# Question about American Opportunity Credit



## Carmonli (Jul 1, 2014)

Hi,

I'm actually asking on behalf of my daughter (who has to file her own return).

She is currently studying in a university in Israel. She has finished her undergraduate degree (in 3 years, as is customary here) and this year she has been taking make-up courses because she has changed fields for her graduate degree.

She has so far filed for and received 2 years of refunds for her tuition. She is asking if she can skip filing for the credit for 2014, and then request it again next year. I'm not getting a clear understanding of this from the IRS website. Can it be any 4 years, or do they have to be consecutive?

Also, she tells me that she was charged a full year's tuition for this year, even though she has only taken about 1/3 the number of credits for a full-time year (and it seems that you can only request the refund if you've taken 1/2 the number of credits). She expects that she will get a refund/credit for the tuition overpayment, and I don't know if that should affect her decision in this matter.
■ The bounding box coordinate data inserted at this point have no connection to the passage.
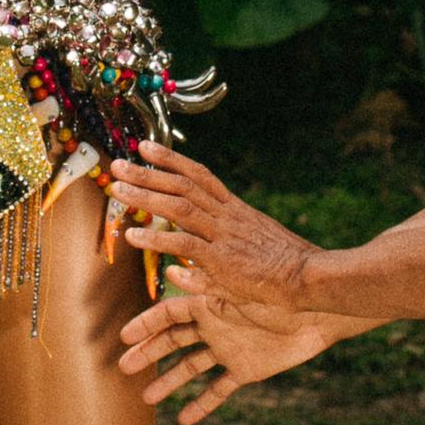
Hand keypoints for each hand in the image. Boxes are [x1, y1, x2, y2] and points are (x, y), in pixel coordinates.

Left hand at [107, 142, 317, 309]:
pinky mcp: (221, 258)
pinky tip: (132, 235)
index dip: (171, 160)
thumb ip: (219, 251)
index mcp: (235, 209)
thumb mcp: (252, 248)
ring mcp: (223, 235)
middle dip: (148, 173)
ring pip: (178, 207)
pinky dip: (156, 238)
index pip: (199, 175)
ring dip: (144, 197)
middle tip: (117, 164)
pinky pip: (182, 243)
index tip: (145, 147)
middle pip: (182, 185)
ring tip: (117, 190)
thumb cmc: (284, 266)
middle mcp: (226, 215)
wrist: (307, 277)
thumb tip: (184, 266)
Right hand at [116, 282, 344, 424]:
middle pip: (174, 341)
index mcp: (210, 302)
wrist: (319, 311)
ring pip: (192, 367)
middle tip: (124, 368)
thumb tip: (171, 271)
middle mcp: (215, 326)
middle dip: (149, 354)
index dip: (145, 325)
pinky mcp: (248, 368)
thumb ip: (206, 283)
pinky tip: (185, 419)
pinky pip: (220, 389)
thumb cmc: (281, 292)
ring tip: (147, 399)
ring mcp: (230, 348)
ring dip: (170, 382)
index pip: (168, 314)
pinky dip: (203, 404)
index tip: (122, 337)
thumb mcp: (239, 288)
And yes, she has employment income and needs to file a tax return in any case.

Thanks for any advice.


----------



## BBCWatcher (Dec 28, 2012)

IRS Publication 970 ("Tax Benefits for Education") is a good place to get answers to questions like this one. Chapter 2 deals with the American Opportunity Tax Credit. There is no consecutive years requirement listed in that publication for the AOTC. However, there is a requirement that the student "has not completed the first four years of post-secondary education as of the beginning of the taxable year," so just be careful of that. That's not the same thing as obtaining a degree or graduating (the way that's written), and there doesn't appear to be a course load threshold in that part of the instructions either. But yes, it is possible to skip one (probably only one) tax year when a student is continuously enrolled and still take the full 4 non-consecutive AOTC years. It may also be possible to take the Lifetime Learning tax credit in lieu of the AOTC during that skipped year.


----------